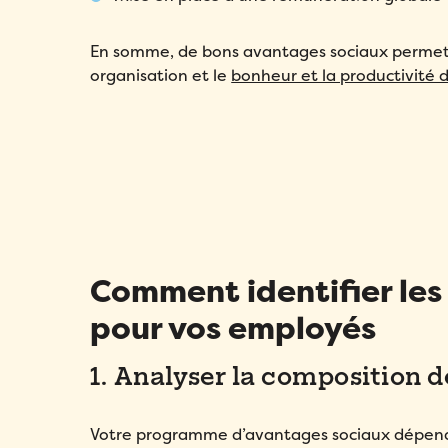
En somme, de bons avantages sociaux permett
organisation et le
bonheur et la productivité 
Comment identifier les
pour vos employés
1. Analyser la composition
Votre programme d’avantages sociaux dépend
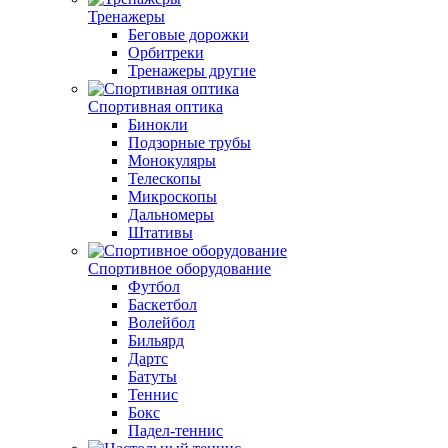
Тренажеры
Беговые дорожки
Орбитреки
Тренажеры другие
Спортивная оптика
Бинокли
Подзорные трубы
Монокуляры
Телескопы
Микроскопы
Дальномеры
Штативы
Спортивное оборудование
Футбол
Баскетбол
Волейбол
Бильярд
Дартс
Батуты
Теннис
Бокс
Падел-теннис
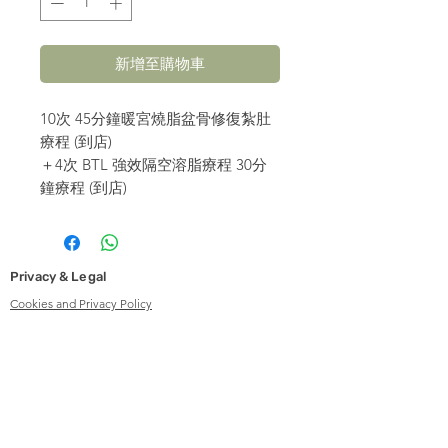
新增至購物車
10次 45分鐘暖宮燒脂盆骨修復紮肚
療程 (到店)
＋4次 BTL 強效隔空溶脂療程 30分
鐘療程 (到店)
Privacy & Legal
Cookies and Privacy Policy
Copyright
Delivery Policy
Online Shopping Policy
Terms and Conditions - Treatment Service
Contact Us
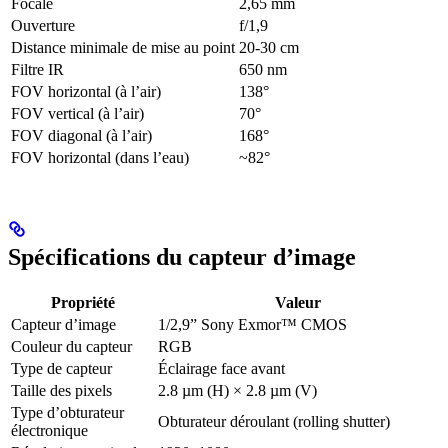
Focale
2,65 mm
Ouverture
f/1,9
Distance minimale de mise au point
20-30 cm
Filtre IR
650 nm
FOV horizontal (à l’air)
138°
FOV vertical (à l’air)
70°
FOV diagonal (à l’air)
168°
FOV horizontal (dans l’eau)
~82°
Spécifications du capteur d’image
Propriété
Valeur
Capteur d’image
1/2,9” Sony Exmor™ CMOS
Couleur du capteur
RGB
Type de capteur
Éclairage face avant
Taille des pixels
2.8 µm (H) × 2.8 µm (V)
Type d’obturateur
Obturateur déroulant (rolling shutter)
électronique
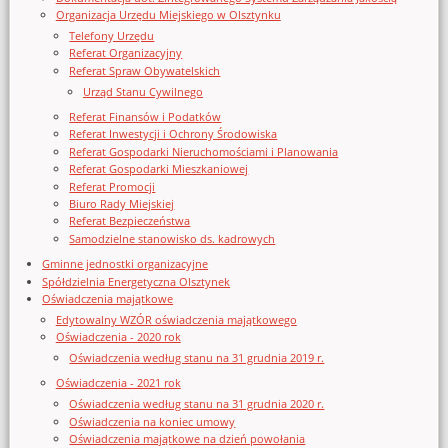
Organizacja Urzędu Miejskiego w Olsztynku
Telefony Urzędu
Referat Organizacyjny
Referat Spraw Obywatelskich
Urząd Stanu Cywilnego
Referat Finansów i Podatków
Referat Inwestycji i Ochrony Środowiska
Referat Gospodarki Nieruchomościami i Planowania
Referat Gospodarki Mieszkaniowej
Referat Promocji
Biuro Rady Miejskiej
Referat Bezpieczeństwa
Samodzielne stanowisko ds. kadrowych
Gminne jednostki organizacyjne
Spółdzielnia Energetyczna Olsztynek
Oświadczenia majątkowe
Edytowalny WZÓR oświadczenia majątkowego
Oświadczenia - 2020 rok
Oświadczenia według stanu na 31 grudnia 2019 r.
Oświadczenia - 2021 rok
Oświadczenia według stanu na 31 grudnia 2020 r.
Oświadczenia na koniec umowy
Oświadczenia majątkowe na dzień powołania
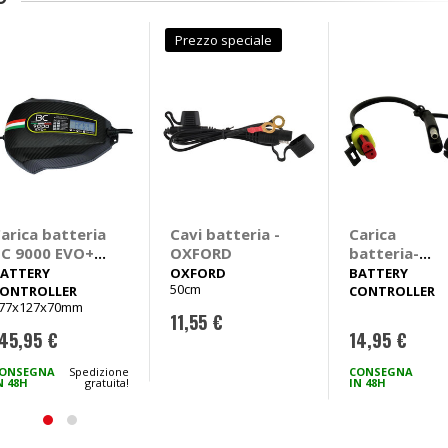
O
Prezzo speciale
arica batteria
Cavi batteria -
Carica
C 9000 EVO+ -
OXFORD
batteria-
BATTERY
Accessori 71
ATTERY
OXFORD
BATTERY
50cm
CONTROLLER
BBCLSAE -
ONTROLLER
CONTROLLER
77x127x70mm
BATTERY
11,55 €
CONTROLLER
45,95 €
14,95 €
ONSEGNA
Spedizione
CONSEGNA
N 48H
gratuita!
IN 48H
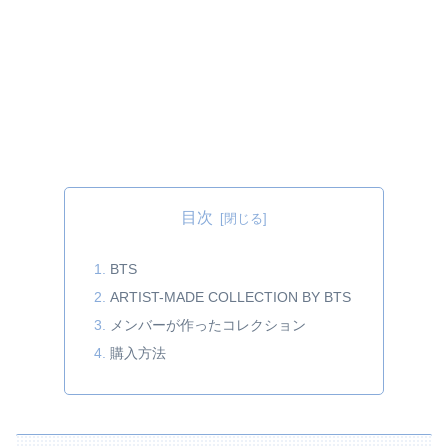
目次
BTS
ARTIST-MADE COLLECTION BY BTS
メンバーが作ったコレクション
購入方法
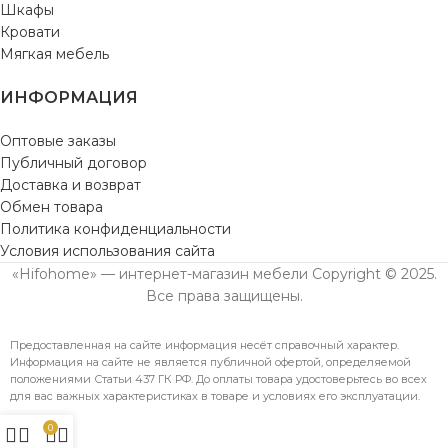
Шкафы
Кровати
Мягкая мебель
ИНФОРМАЦИЯ
Оптовые заказы
Публичный договор
Доставка и возврат
Обмен товара
Политика конфиденциальности
Условия использования сайта
«Hifohome» — интернет-магазин мебели Copyright © 2025.
Все права защищены.
Предоставленная на сайте информация несёт справочный характер.
Информация на сайте не является публичной офертой, определяемой
положениями Статьи 437 ГК РФ. До оплаты товара удостоверьтесь во всех
для вас важных характеристиках в товаре и условиях его эксплуатации.
0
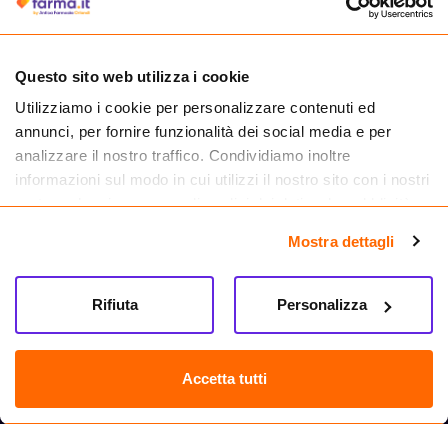
medicinali.
Questo sito web utilizza i cookie
Utilizziamo i cookie per personalizzare contenuti ed
annunci, per fornire funzionalità dei social media e per
analizzare il nostro traffico. Condividiamo inoltre
informazioni sul modo in cui utilizzi il nostro sito con i nostri
partner che si occupano di analisi dei dati web, pubblicità e
social media, i quali potrebbero combinarle con altre
Mostra dettagli
informazioni che hai fornito loro o che hanno raccolto dal
tuo utilizzo dei loro servizi.
Seguici su
Rifiuta
Personalizza
Farma.it S.a.s. P. IVA 07417261216 REA: NA-884088
CREDITS
Accetta tutti
Sede legale Via delle Repubbliche Marinare 128, 80147 Napoli
Vendita online di medicinali senza obbligo di prescrizione effettuata tramite
esercizio autorizzato dal Ministero della Salute – Codice identificativo n. 016715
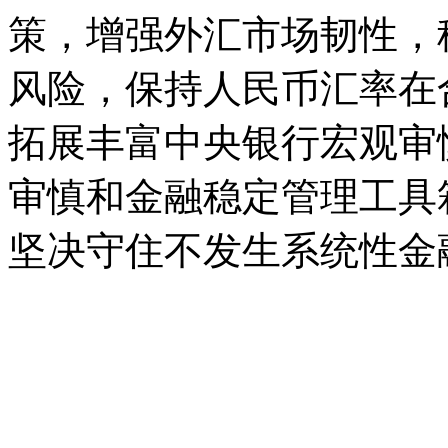
策，增强外汇市场韧性，
风险，保持人民币汇率在
拓展丰富中央银行宏观审
审慎和金融稳定管理工具
坚决守住不发生系统性金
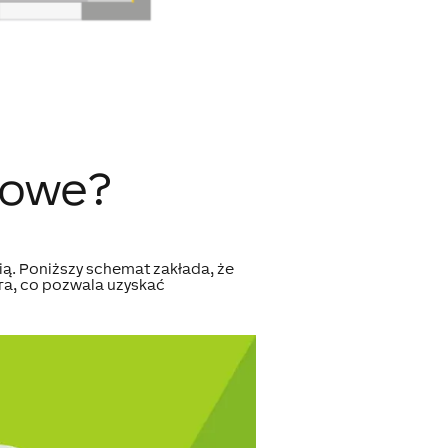
towe?
ą. Poniższy schemat zakłada, że
ra, co pozwala uzyskać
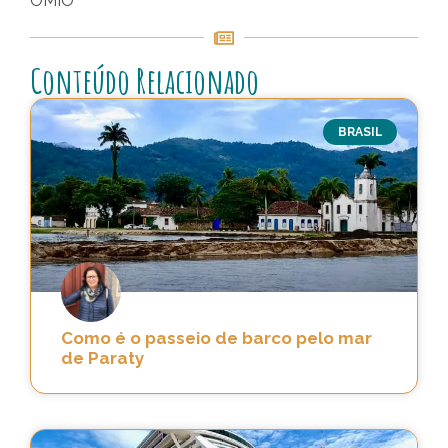
OMIO
Conteúdo Relacionado
BRASIL
Como é o passeio de barco pelo mar
de Paraty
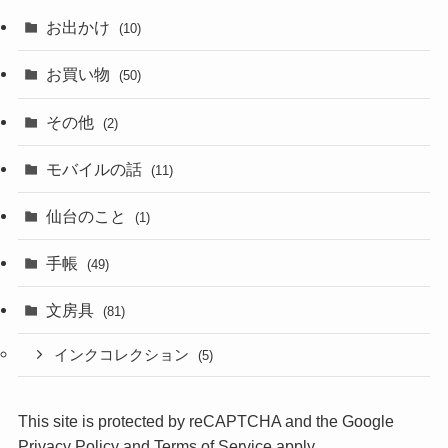
お出かけ
(10)
お買い物
(50)
その他
(2)
モバイルの話
(11)
仙台のこと
(1)
手帳
(49)
文房具
(81)
インクコレクション
(5)
This site is protected by reCAPTCHA and the Google
Privacy Policy
and
Terms of Service
apply.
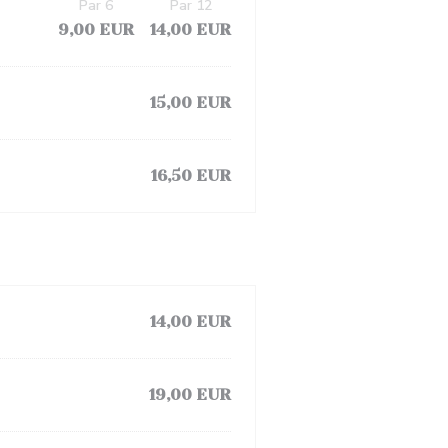
Par 6
Par 12
9,00 EUR
14,00 EUR
15,00 EUR
16,50 EUR
14,00 EUR
19,00 EUR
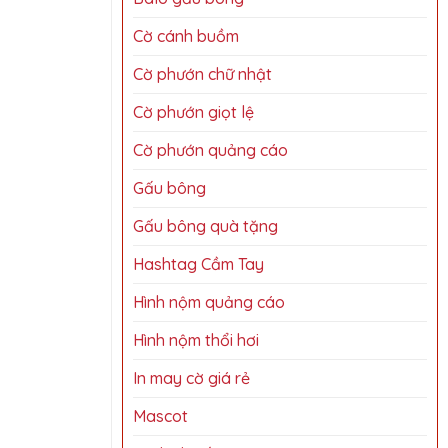
Cờ cánh buồm
Cờ phướn chữ nhật
Cờ phướn giọt lệ
Cờ phướn quảng cáo
Gấu bông
Gấu bông quà tặng
Hashtag Cầm Tay
Hình nộm quảng cáo
Hình nộm thổi hơi
In may cờ giá rẻ
Mascot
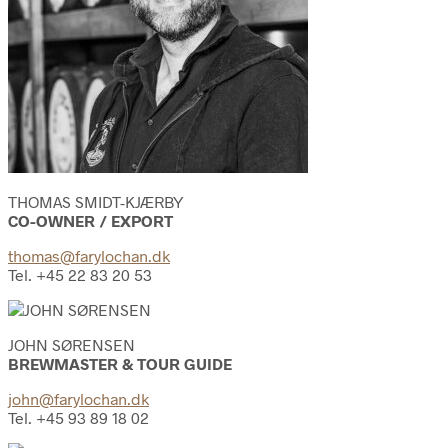
THOMAS SMIDT-KJÆRBY
CO-OWNER / EXPORT
thomas@farylochan.dk
Tel. +45 22 83 20 53
JOHN SØRENSEN
BREWMASTER & TOUR GUIDE
john@farylochan.dk
Tel. +45 93 89 18 02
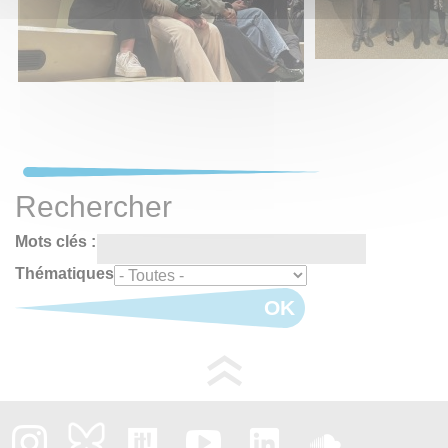
Rechercher
Mots clés :
Thématiques
OK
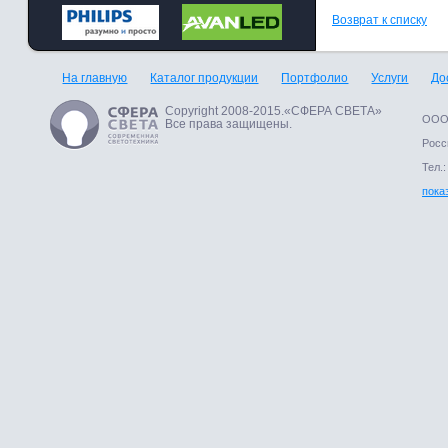
Возврат к списку
На главную
Каталог продукции
Портфолио
Услуги
До
Copyright 2008-2015.«СФЕРА СВЕТА»
ООО 
Все права защищены.
Росси
Тел.:
пока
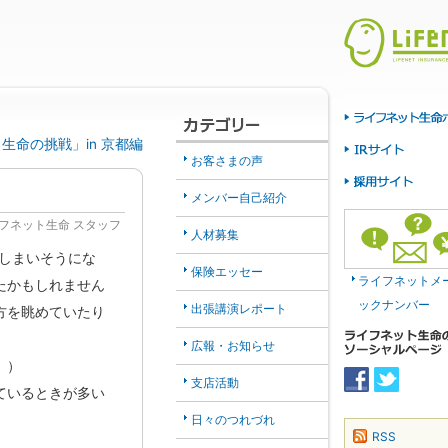
ット生命の挑戦」in 京都編
お客さまの声
メンバー自己紹介
フネット生命 スタッフ
人材募集
しまいそうにな
保険エッセー
ライフネットメ
たかもしれません
ックナンバー
出張講演レポート
方を眺めていたり
広報・お知らせ
。）
支店活動
ているときが多い
日々のつれづれ
RSS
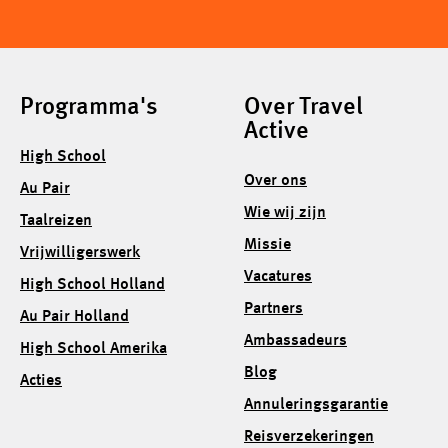
Programma's
Over Travel
Active
High School
Over ons
Au Pair
Wie wij zijn
Taalreizen
Missie
Vrijwilligerswerk
Vacatures
High School Holland
Partners
Au Pair Holland
Ambassadeurs
High School Amerika
Blog
Acties
Annuleringsgarantie
Reisverzekeringen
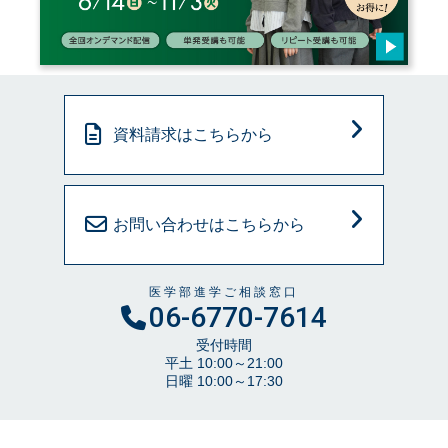
資料請求はこちらから
お問い合わせはこちらから
医学部進学ご相談窓口
06-6770-7614
受付時間
平土 10:00～21:00
日曜 10:00～17:30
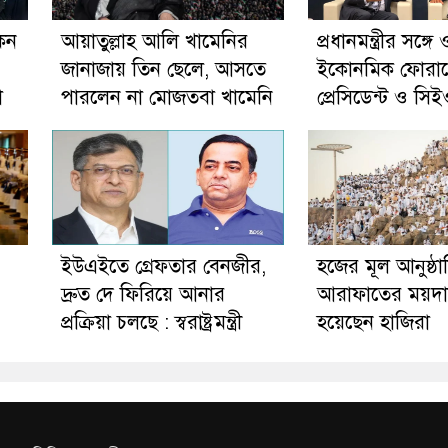
েন
আয়াতুল্লাহ আলি খামেনির
প্রধানমন্ত্রীর সঙ্গে ও
জানাজায় তিন ছেলে, আসতে
ইকোনমিক ফোরা
া
পারলেন না মোজতবা খামেনি
প্রেসিডেন্ট ও সিই
ইউএইতে গ্রেফতার বেনজীর,
হজের মূল আনুষ্ঠ
দ্রুত দে ফিরিয়ে আনার
আরাফাতের ময়দা
প্রক্রিয়া চলছে : স্বরাষ্ট্রমন্ত্রী
হয়েছেন হাজিরা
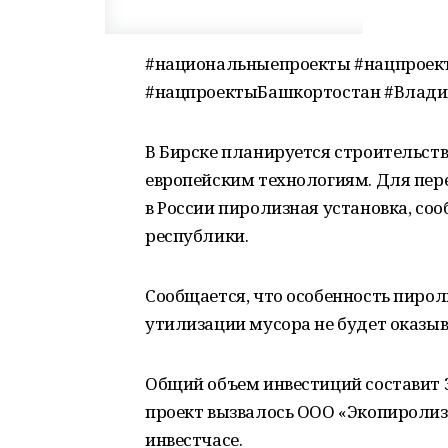
#национальныепроекты #нацпроек
#нацпроектыБашкортостан #Влад
В Бирске планируется строительст
европейским технологиям. Для пер
в России пиролизная установка, с
республики.
Сообщается, что особенность пироли
утилизации мусора не будет оказыв
Общий объем инвестиций составит 3
проект вызвалось ООО «Экопиролиз
инвестчасе.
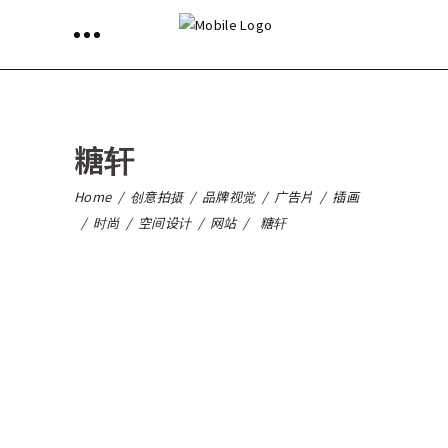
糖轩
Home
/
创意拍摄
/
品牌视觉
/
广告片
/
插画
/
时尚
/
空间设计
/
网站
/
糖轩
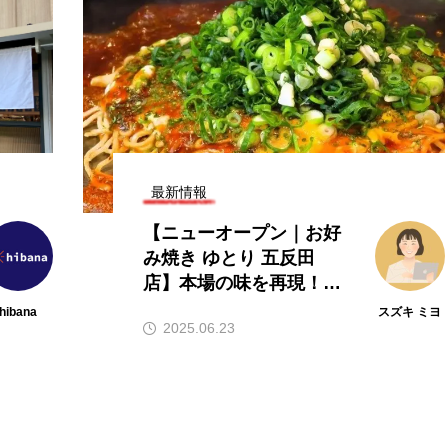
目の飲食店フラ
【hibana編集部注目！】飲食店経
特集｜これか
営＆フードビジネス専用の商品・
10選
サービス紹介｜2026年8月版
2026.08.07
最新情報
【ニューオープン｜お好
み焼き ゆとり 五反田
店】本場の味を再現！五
反田で楽しむ本格広島風
hibana
スズキ ミヨ
2025.06.23
お好み焼き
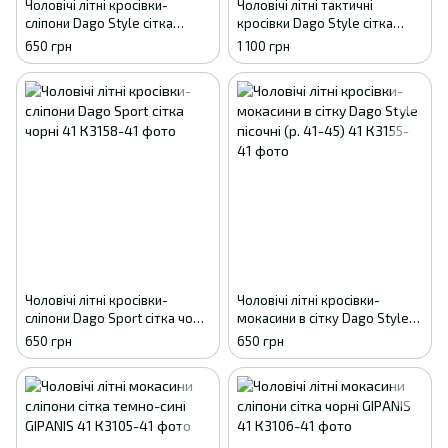
Чоловічі літні кросівки-
Чоловічі літні тактичні
сліпони Dago Style сітка
кросівки Dago Style сітка
бежеві 41
койот камуфляж 41
650 грн
1 100 грн
Чоловічі літні кросівки-
Чоловічі літні кросівки-
сліпони Dago Sport сітка чорні
мокасини в сітку Dago Style
41
пісочні (р. 41-45) 41
650 грн
650 грн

= = = = =

> [PROBLEM DETAILS]:
Return each line of the material in which the string "sociaux" can be found.

> [RESPONSE TO THE EXERCISE]:
En somme, de bons avantages sociaux permett
Votre programme d’avantages sociaux dépend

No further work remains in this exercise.